Bu bağlamda yeni bir döneme ve yeni bir şehre gidiyoruz. Son olarak Fransız Devrimi ve Paris’i işleyen hikaye, bu kez saatleri iyice ileri alarak Victoria dönemi Londra’sına hareket ediyor. Bize göre İngiltere, İtalya’dan sonra oyuna en çok yakışan yer olmuş. Sadece atmosferi ve mimari yapılarıyla değil, endüstriyel çağa geçiş yapmış olması ve dönemin önemli karakterleriyle de zenginleşiyor. Leonardo Da Vinci’nin Ezio’nun hikayesindeki önemini yadsıyamayız sonuçta. Bu tarihi önemli karakterler Syndicate ile patlama yaşıyor. Alexander Graham Bell, Charles Dickens, Karl Marx, Charles Darwin ve elbette döneme ismini veren Kraliçe Victoria, Syndicate boyunca hikayemize dahil olan tarihi karakterlerden birkaçı. Üstelik sadece renk katması için eklenmeyen, gerek ana gerek yan görevlerde karşımıza çıkan önemli isimler bunlar.
Assassin’s Creed: Syndicate’in görev sistemi son birkaç oyundur karşımıza çıkan en iyi sistem.

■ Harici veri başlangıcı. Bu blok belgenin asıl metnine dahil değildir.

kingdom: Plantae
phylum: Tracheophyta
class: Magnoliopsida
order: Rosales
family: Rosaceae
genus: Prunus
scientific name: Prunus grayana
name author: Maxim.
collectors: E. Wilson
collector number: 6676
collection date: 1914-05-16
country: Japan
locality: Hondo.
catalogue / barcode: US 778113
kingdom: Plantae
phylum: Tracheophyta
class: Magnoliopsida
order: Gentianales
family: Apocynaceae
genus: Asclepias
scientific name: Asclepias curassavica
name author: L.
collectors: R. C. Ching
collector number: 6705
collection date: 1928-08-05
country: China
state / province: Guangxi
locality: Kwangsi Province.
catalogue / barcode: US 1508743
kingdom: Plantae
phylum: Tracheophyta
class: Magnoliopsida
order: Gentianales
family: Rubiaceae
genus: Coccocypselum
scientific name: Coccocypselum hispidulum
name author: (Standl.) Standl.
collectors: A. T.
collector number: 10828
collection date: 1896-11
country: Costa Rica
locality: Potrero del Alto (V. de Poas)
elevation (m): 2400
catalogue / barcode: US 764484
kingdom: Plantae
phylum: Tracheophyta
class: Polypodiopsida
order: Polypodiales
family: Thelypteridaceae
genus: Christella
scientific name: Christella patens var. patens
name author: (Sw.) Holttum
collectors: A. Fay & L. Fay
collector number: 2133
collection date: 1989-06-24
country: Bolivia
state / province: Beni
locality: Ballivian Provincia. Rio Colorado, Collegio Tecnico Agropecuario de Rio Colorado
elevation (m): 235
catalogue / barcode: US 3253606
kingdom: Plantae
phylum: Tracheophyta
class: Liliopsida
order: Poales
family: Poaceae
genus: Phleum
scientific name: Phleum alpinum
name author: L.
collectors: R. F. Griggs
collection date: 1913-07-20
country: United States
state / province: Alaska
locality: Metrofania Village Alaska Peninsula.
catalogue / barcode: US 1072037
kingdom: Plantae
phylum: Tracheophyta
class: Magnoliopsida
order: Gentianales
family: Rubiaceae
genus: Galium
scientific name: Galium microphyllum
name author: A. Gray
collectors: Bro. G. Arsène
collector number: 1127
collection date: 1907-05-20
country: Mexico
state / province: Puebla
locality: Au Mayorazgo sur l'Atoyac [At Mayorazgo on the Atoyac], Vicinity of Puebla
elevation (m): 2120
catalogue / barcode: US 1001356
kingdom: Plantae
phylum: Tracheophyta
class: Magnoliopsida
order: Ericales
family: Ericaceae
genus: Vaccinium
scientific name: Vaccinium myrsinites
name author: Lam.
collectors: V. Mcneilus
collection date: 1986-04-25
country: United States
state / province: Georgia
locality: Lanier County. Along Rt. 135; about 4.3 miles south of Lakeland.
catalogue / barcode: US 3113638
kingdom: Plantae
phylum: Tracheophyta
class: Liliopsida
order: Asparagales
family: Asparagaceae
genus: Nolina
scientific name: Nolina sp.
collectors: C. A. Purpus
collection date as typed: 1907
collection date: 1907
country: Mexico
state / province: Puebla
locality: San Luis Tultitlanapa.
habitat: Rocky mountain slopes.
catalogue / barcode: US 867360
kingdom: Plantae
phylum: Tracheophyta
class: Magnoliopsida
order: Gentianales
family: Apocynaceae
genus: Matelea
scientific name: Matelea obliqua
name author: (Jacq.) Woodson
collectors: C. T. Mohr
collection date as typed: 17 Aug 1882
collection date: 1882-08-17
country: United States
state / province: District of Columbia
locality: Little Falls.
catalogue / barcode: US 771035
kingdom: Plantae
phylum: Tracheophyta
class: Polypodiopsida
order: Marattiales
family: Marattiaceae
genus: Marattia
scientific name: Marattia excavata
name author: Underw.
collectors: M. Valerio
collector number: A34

Ne kadar gereksiz ve kuru kalabalık yapan görev varsa çıkarılmış. Oyundaki görevlerin çeşitliliğini ana hikaye, bölge temizleme ve tarihi karakter etkileşimli hikayeler olarak üçe ayırabiliriz. Ana hikayede her zaman olduğu gibi şehre Templar birliği kan ağlatıyor ve yine bir yerlerde Piece of Eden kovalamacası yaşanıyor. Assassin’ler olarak görevimiz hem bu parçayı ele geçirmek, hem de Templar’ların kökünü kazımak.
Bölge temizleme yan görevlerinde ise yine aşina olduğumuz şekilde şehri parça parça Templar’ların elinden kurtarmamız gerekiyor. Yedi farklı bölgeye ayrılmış olan şehri, her biri farklı içeriklere sahip görevleri tamamlayarak Templar uşağı Blighters çetesinin elinden kurtarmamız gerekiyor. Tarihi karakter etkileşimli görevlerde ise şehrin ilginç yanlarını keşfetme şansı yakalıyoruz. Öyküye direkt olarak dokunmayan ancak şehri zenginleştiren oldukça keyifli görevler bunlar.
Assassin’s Creed serisinde şehrin önemi ne kadar büyükse, ana karakterin önemi de en az onun kadar büyüktür. Syndicate bu noktada önemli bir atılım gerçekleştirerek seride ilk kez iki ana karakter birden kullanıyor. İkiz kardeşler Evie ve Jacob Frye, farklı karakteristik özellikleriyle dikkat çekiyor.
Anlaşılan Ubisoft, Unity’nin çıkışı sonrası oyunda hemen hemen hiç kadın karakter olmamasıyla ilgili eleştirilere fazla bozulmuş. Çünkü sadece ana karakterlerden birisini kadın yapmakla kalmayıp, adeta oyunun her yerine kadın boca etmişler. Önemli mevkilerden, rakip çetenin elemanlarına kadar her yerde bir kadın popülasyonu artışı var ki bununla bir sorunumuz yok, gayet de iyi olmuş ancak özellikle çetelerin içinde bu kadar çok kadın olması biraz absürt duruyor. Daha ziyade yöneten ve yönlendiren karakterlerle sınırlı kalınsaymış daha inandırıcı olurmuş diye düşünüyoruz.